フィッシング詐欺とは、実在する企業やサービスを装った偽のメールを送信し、偽のウェブサイトに誘導してユーザーIDやパスワード、クレジットカード情報などの重要な個人情報を盗み取る犯罪手法です。
福島県警サイバー犯罪対策課の黒須英昭課長によると、「メール内のリンクをクリックすると偽物のサイトに誘導され、ユーザーID・パスワードやクレジットカード情報の入力が求められ、入力すると犯人にその情報が渡る」とのことです。
実際の被害事例から見る深刻さ
私がフォレンジック調査で関わった事例では、地方の小さな会社の経理担当者が銀行を装ったフィッシングメールに騙され、約300万円を不正送金される被害がありました。犯行グループは、その会社の取引銀行を事前に調べ上げ、本物そっくりの偽サイトを用意していました。

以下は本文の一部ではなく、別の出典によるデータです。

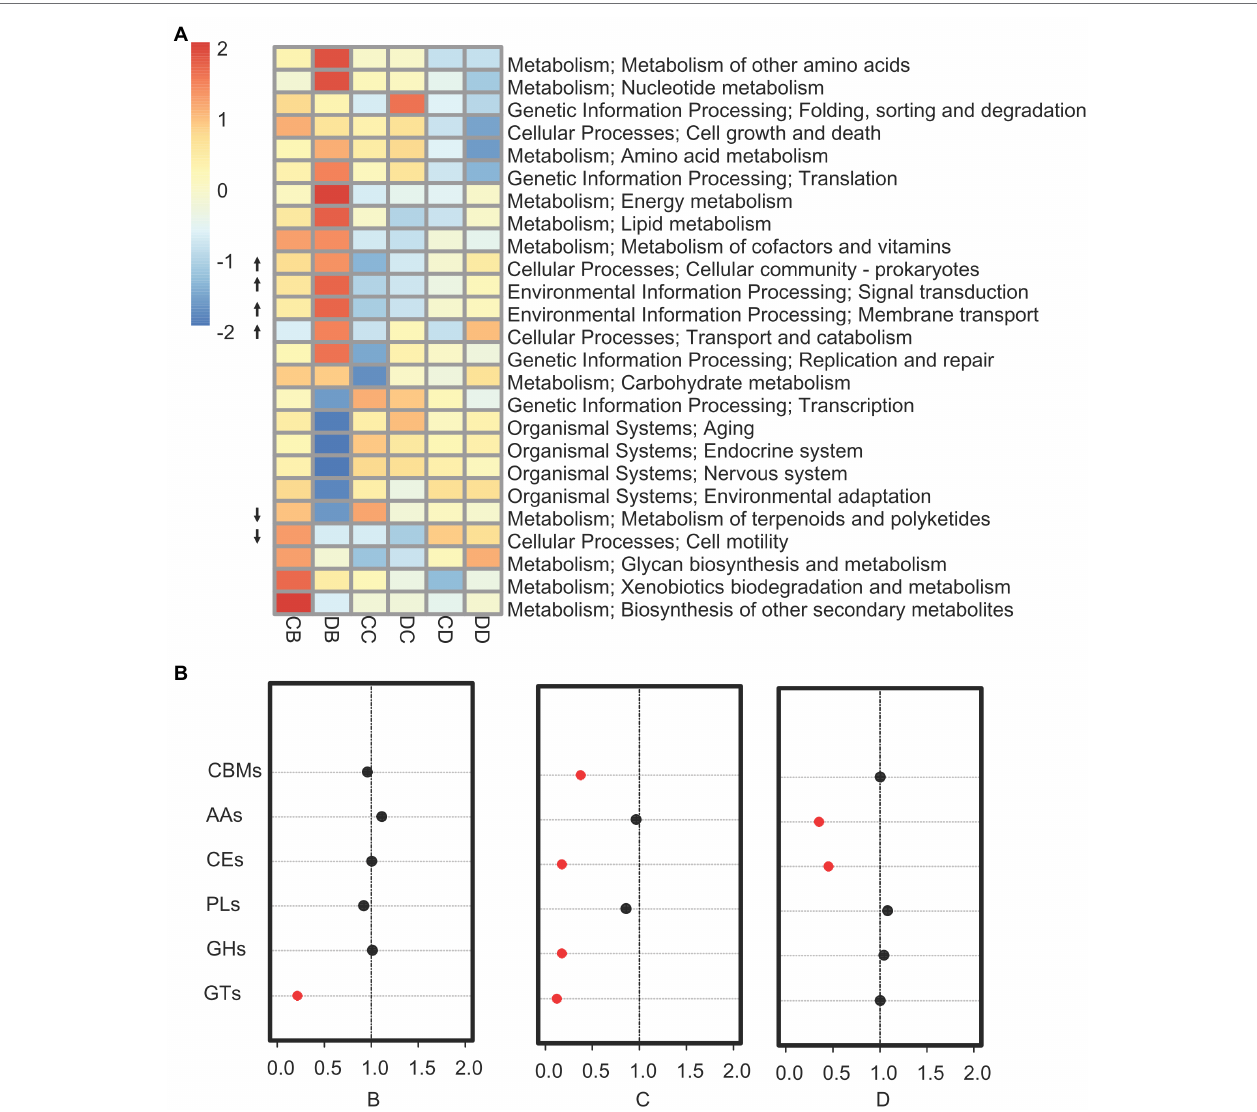
FIGURE 3 | Drought impacts on the rhizosphere microbiome gene pool. (A) Kyoto Encyclopedia of Genes and Genomes enrichment analysis for all genes showing enrichment under drought for rhizosphere microbiomes. Categories significantly enriched are indicated ( p ≤ 0.05; Fisher’s exact test). The up (down) arrow indicates categories for which there are more (less) genes in the drought samples than in the control. (B) Enrichment analysis for all enzymes that degrade, modify, or create glycosidic bonds annotated in the CAZy database. The red circles indicate categories for which the enrichment had a value of p < 0.05 in a Fisher’s exact test. The values on the x -axis indicate the fold enrichment ratio of annotated CAZy genes from samples B–D (drought treatment/control). CBMs, carbohydrate-binding modules; AAs, auxiliary activities; CEs, carbohydrate esterases; PLs, polysaccharide lyases; GHs, glycoside hydrolases; and GTs,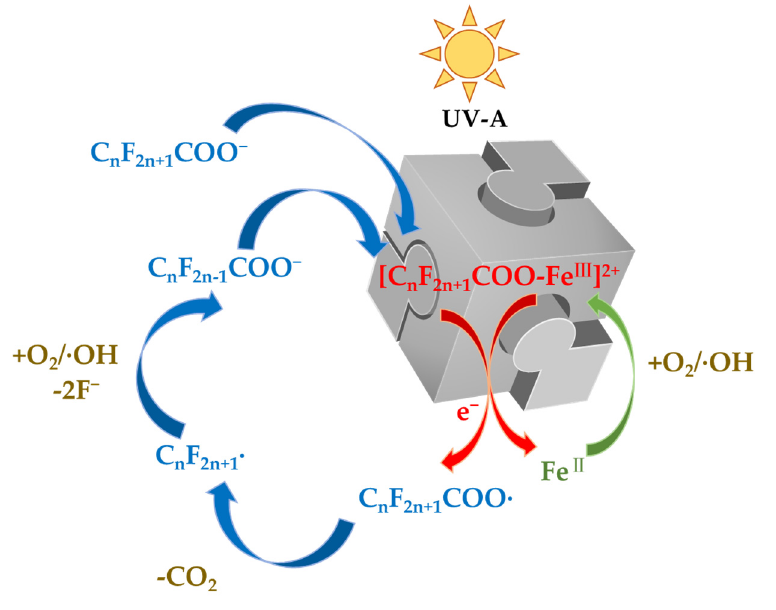
Figure 3. Photochemical mechanism of degradation of PFOA by UV − A irradiation on iron − doped zeolite. Reprinted with permission from Ref. [111]. 2020, Qian, L.; Georgi, A.; Gonzalez-Olmos, R.; Kopinke, F.-D.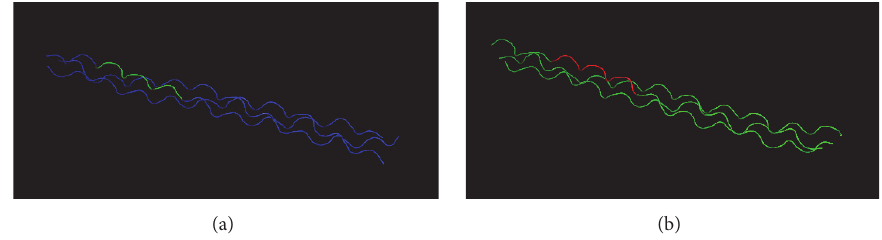
Figure 1: Alfa-1 collagen (a) and Prevotella sp., ZP 05918585.1 (b); according to Swiss-Model these proteins present triple-helix configuration.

被害に遭った経理担当者は「普段使っている銀行からのメールだったので、まさか偽物だとは思わなかった」と話していました。このように、フィッシング詐欺は年々巧妙化しており、見た目だけでは本物と偽物の区別がつかないレベルまで精巧に作られているのが現状です。
フィッシング詐欺を見破る具体的な方法
しかし、どんなに巧妙な偽サイトでも、必ず見破れるポイントがあります。県警の捜査員が指摘する重要な見分け方をご紹介します。
1. URLを必ずチェックする
最も確実な見分け方は、URLの確認です。偽サイトのURLは、本物のサイトとは全く異なるでたらめなものになっています。例えば:
本物:https://www.example-bank.co.jp/
偽物:https://www.examp1e-b4nk.com/
このように、一見すると似ているように見えても、よく見ると文字が置き換えられていたり、ドメイン名が全く違っていたりします。
2. 緊急性を煽る文言に注意
「今すぐ」「アカウント停止」「24時間以内」といった緊急性を煽る文言は、フィッシング詐欺の典型的な特徴です。正規の企業が本当に緊急の連絡をする場合は、通常、電話や郵送など複数の方法で連絡してきます。
3. 個人情報の入力を求める内容
メールで直接、クレジットカード番号や銀行口座の情報、パスワードなどの入力を求める内容は、ほぼ100%詐欺と考えて間違いありません。
効果的な対策方法
1. メールのリンクはクリックしない
怪しいメールが届いた場合は、メール内のリンクは絶対にクリックしないでください。代わりに、ブックマークしている公式サイトや、検索エンジンから公式サイトにアクセスして確認しましょう。
2. 多要素認証を活用する
可能な限り、各種オンラインサービスで多要素認証(2FA)を設定しておくことをお勧めします。万が一パスワードが漏洩しても、追加の認証段階があることで被害を防げます。
3. セキュリティソフトの活用
最新のアンチウイルスソフト
を導入することで、フィッシングサイトへのアクセスをブロックしたり、怪しいメールを自動的に検出したりできます。特に個人や中小企業では、ITセキュリティの専門知識が不足しがちなため、こうしたツールに頼ることが重要です。
企業が取るべき追加対策
社員教育とセキュリティ研修
私が関わった企業のインシデント対応では、フィッシング詐欺の被害を受けた企業のほとんどが、社員向けのセキュリティ研修を十分に行っていませんでした。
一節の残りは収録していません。